Dum doobie do dum dum

I’ve taken voice lession twice in my life. Once in the fifth grade and then years later towards the end of high school. The first time around my teacher was named LeAnn and she liked to teach show tunes and old 60’s medleys. For the only recital I ever did as her student I performed two songs. One was “Sweet Betsy from Pike” and the other was a 60’s medley that started out with the song “Breakin’ Up is Hard to Do” (by Neil Sedaka). As a 10 year old, always intoxicated by my most recent crush, who would do no more than steal my jacket on the school bus, I had no experience breaking up and I didn’t know that it was something that was hard to do. I sang the words, but not the meaning behind them. These days I’m a little better acquainted with just how hard breaking up really is.

Tonight my ex-boyfriend called me, and after we hung up, I started humming “dum doobie do dum dum, cumma cumma, dum doobie do dum dum” and thinking about exactly how hard breaking up with him has been. There is still a part of me that truly doesn’t understand break ups in general. When your relationship is grounded in intense love and friendship, how is it possible to stem that flow like it has an on/off switch?

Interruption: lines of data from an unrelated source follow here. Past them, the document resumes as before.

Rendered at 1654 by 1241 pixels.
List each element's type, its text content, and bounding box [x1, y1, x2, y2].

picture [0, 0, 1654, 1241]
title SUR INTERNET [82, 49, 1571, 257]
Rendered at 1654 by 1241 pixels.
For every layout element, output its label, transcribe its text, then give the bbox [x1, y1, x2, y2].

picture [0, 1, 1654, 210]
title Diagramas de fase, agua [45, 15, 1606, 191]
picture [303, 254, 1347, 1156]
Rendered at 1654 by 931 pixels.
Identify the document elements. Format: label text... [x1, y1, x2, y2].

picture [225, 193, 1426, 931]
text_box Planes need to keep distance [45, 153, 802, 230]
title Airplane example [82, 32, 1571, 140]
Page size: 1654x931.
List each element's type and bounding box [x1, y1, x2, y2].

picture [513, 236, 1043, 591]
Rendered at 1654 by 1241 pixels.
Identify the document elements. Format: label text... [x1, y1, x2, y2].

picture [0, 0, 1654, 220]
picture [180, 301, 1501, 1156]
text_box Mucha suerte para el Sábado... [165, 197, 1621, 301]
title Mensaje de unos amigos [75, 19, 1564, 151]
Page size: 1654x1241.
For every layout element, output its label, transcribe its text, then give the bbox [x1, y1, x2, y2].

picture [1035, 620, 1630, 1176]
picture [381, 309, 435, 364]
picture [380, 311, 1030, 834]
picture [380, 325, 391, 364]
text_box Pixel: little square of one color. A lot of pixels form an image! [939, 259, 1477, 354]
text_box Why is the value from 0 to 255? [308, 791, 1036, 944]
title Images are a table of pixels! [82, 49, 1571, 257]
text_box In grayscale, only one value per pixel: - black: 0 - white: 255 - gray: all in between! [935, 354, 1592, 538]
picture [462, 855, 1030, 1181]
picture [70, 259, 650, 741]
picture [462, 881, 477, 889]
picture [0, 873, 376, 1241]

It has been almost a year since our relationship ended (and before tonight almost three months since we’d talked). Every time I think I’m done with the process of grief and angry and sadness and frustration that that ending brought about, it starts over again and I find myself repeating those feelings, albeit minutely reduced. The craziest part is that these days, I don’t regret the break up. We had a lot of differences, and there are probably people out there who are better for both of us (although I don’t think that either of us have found those other people yet. At least I know I haven’t).

I have friend (almost a brother), who has known me since the day I was born. I saw him in Portland about a month after the initial break up. We were sitting in my parents’ living room, and he was trying to make me feel better. He told me that everyone has to have a bad break up, it is part of living. That I couldn’t have expected to get through life without one and that had I gone fifty years with this guy, I would have always known that I missed out on one of life’s big experiences. So that in some crazy way, I should be grateful, because this is just one of those things that I had to do, and better to have gotten it over with.

I guess he was right, because at least now, I can sing that song with feeling. Dum doobie do dum dum…

(on a side note, I just googled the lyrics for Breakin’ Up and discovered that the dum doobie do dum dums aren’t even original to the song, they must have been added by the people who wrote the medley. I’ve been singing it wrong, for all these years!).

0 thoughts on “Dum doobie do dum dum

  1. Sherri

    Au contraire, mon liepschen!

    The transcriber may have deemed the verbal-nonverbals as unworthy of notation, but I can attest that the original Neil Sedaka single had them.

    I, myself, spell that section as “down doobie-doo down down, comma comma down doobie-doo down down…” But it’s the same basic idea. 😉

    As for “stemming the flow like there’s an on/off switch,” no, I don’t think that’s possible, at least not for me. Even when I’ve had a clean break to end a relationship, if that relationship (romantic, friendship, whatever) had any import to me, the emotions faded at a much more irregular and cyclical pace.

    YMMV, o’ course….

    Reply
  2. Anonymous

    It’s good of you to share your ex-boyfriend pains with the universe this way. If I could relate an anology I like to reflect on when I hear somelike like what you wrote:

    A relationship is an organic thing, taking physical root in parts of your memory, hopes, dreams, expectations, etc. When it ends, it’s effects don’t simply disappear- when a tree dies, it is eaten by new things; bugs of self-doubt, mold of longing, other creatures of envy, and plants of what-could-have-been. When all these consume the dead tree, they look for more dead trees; but if we starve them for long enough, then none of these feelings will take root and be a part of our next beautiful tree, which arises from the nourished, clean, enriched grounds from which the earlier trees have come and into which they’ve been absorbed.

    So, all things in time, and in order.

    Reply
  3. Marisa

    Sherri,
    thanks for letting me know that there are the verbal-nonverbals in that song. I’m glad I’m not crazy. Well, at least not about that!